17. Hukuk Dairesi 2013/19860 E. , 2015/5251 K.
"İçtihat Metni"MAHKEMESİ :Asliye Hukuk Mahkemesi
Taraflar arasındaki tazminat davasının yapılan yargılaması sonunda; kararda yazılı nedenlerden dolayı maddi tazminat davasının kabulüne dair verilen hükmün süresi içinde davacılar vekili tarafından temyiz edilmesi üzerine dosya incelendi, gereği düşünüldü:
-K A R A R-
Davacılar vekili; davalı nezdinde zorunlu mali sorumluluk sigortalı otobüsün sürücüsünün kusuruyla meydana gelen tek taraflı kazada araçta yolcu olarak bulunan müvekkillerinin murisi ve desteği olan ..."in hayatını kaybettiğini belirterek, fazlaya ilişkin haklar saklı kalmak kaydıyla anne ... için 500 TL, baba ... için 500 TL destek tazminatının 11.5.2011 temerrüt tarihinden itibaren işleyecek avans faiziyle birlikte tahsiline karar verilmesini talep etmiş, 22.11.2012 tarihinde talebini anne için 26.443,18, baba için 19.845,44 TL"ye yükseltmiştir.
Davalı sigorta şirketi vekili; müvekkilinin sorumluluğunun sigortalı aracın sürücüsünün kusuru ve poliçe limiti ile sınırlı olduğunu öne sürerek, davanın reddini istemiştir.
Mahkemece; bilirkişi raporu benimsenerek, davanın kabulüne, davacı anne ... için 26.443,18 TL, baba ... için 19.845,44 TL maddi tazminatın 11.5.2011 temerrüt tarihinden itibaren işleyecek yasal faiziyle birlikte tahsiline karar verilmiş; hüküm, davacılar vekili tarafından temyiz edilmiştir.
Dava, trafik kazasından kaynaklanan destekten yoksun kalma tazminatı istemine ilişkindir.
Davacılar vekilince temerrüt faizi olarak avans faizi istenilmiş, ancak mahkemece yasal faize hükmedilmiştir.
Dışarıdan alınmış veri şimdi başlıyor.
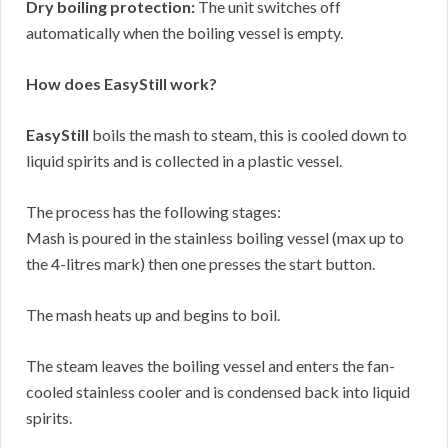
Dry boiling protection:
The unit switches off
automatically when the boiling vessel is empty.
How does EasyStill work?
EasyStill
boils the mash to steam, this is cooled down to
liquid spirits and is collected in a plastic vessel.
The process has the following stages:
Mash is poured in the stainless boiling vessel (max up to
the 4-litres mark) then one presses the start button.
The mash heats up and begins to boil.
The steam leaves the boiling vessel and enters the fan-
cooled stainless cooler and is condensed back into liquid
spirits.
Taraflar arasındaki ilişki, TTK.’nda düzenlenen taşıma sözleşmesinden kaynaklanmasına ve bu tür sözleşmeler TTK.’nun 3. ve 4. maddeleri hükmü uyarınca, tarafların tacir olup olmadıklarına bakılmaksızın, mutlak ticari işlerden olduğuna, taşımanın yapıldığı aracın ticari nitelikte otobüs olmasına göre, avans faizine hükmedilmesi gerekirken, yasal faize hükmedilmesi; davacılar arasında ihtiyari dava arkadaşlığı olduğundan, her bir davacı yönünden kabul edilen tazminat tutarı dikkate alınarak ayrı ayrı vekalet ücretine hükmedilmesi gerekirken, tek bir vekalet ücretine hükmedilmesi doğru değil bozma nedeni ise de, bu konulardaki yanılgının giderilmesi yargılamanın tekrarını gerektirir nitelikte görülmediğinden 6100 sayılı HMK."nun geçici 3. maddesi delaletiyle mülga 1086 sayılı HUMK"nun 438/7. maddesi uyarınca hükmün düzeltilerek onanmasına karar vermek gerekmiştir.
SONUÇ: Yukarıda açıklanan nedenlerle davacılar vekilinin temyiz itirazlarının kabulü ile, hüküm fıkrasının (1) nolu bendindeki "yasal" ibaresinin hükümden çıkarılarak yerine "avans" ibaresinin hüküm fıkrasına yazılmasına; kararın hüküm fıkrasının davacı taraf lehine hükmolunan vekalet ücretine ilişkin 6. bendindeki “5.341,75 TL vekalet ücretinin” ibaresinin hükümden çıkarılarak yerine “davacı .... için 3.173,18 TL, .... için 2.381,45 TL nispi avukatlık ücretinin” ibaresinin yazılmasına ve hükmün davacılar yararına bu şekliyle DÜZELTİLEREK ONANMASINA, peşin alınan harcın istek halinde temyiz eden davacılara geri verilmesine, 31.3.2015 gününde oybirliğiyle karar verildi.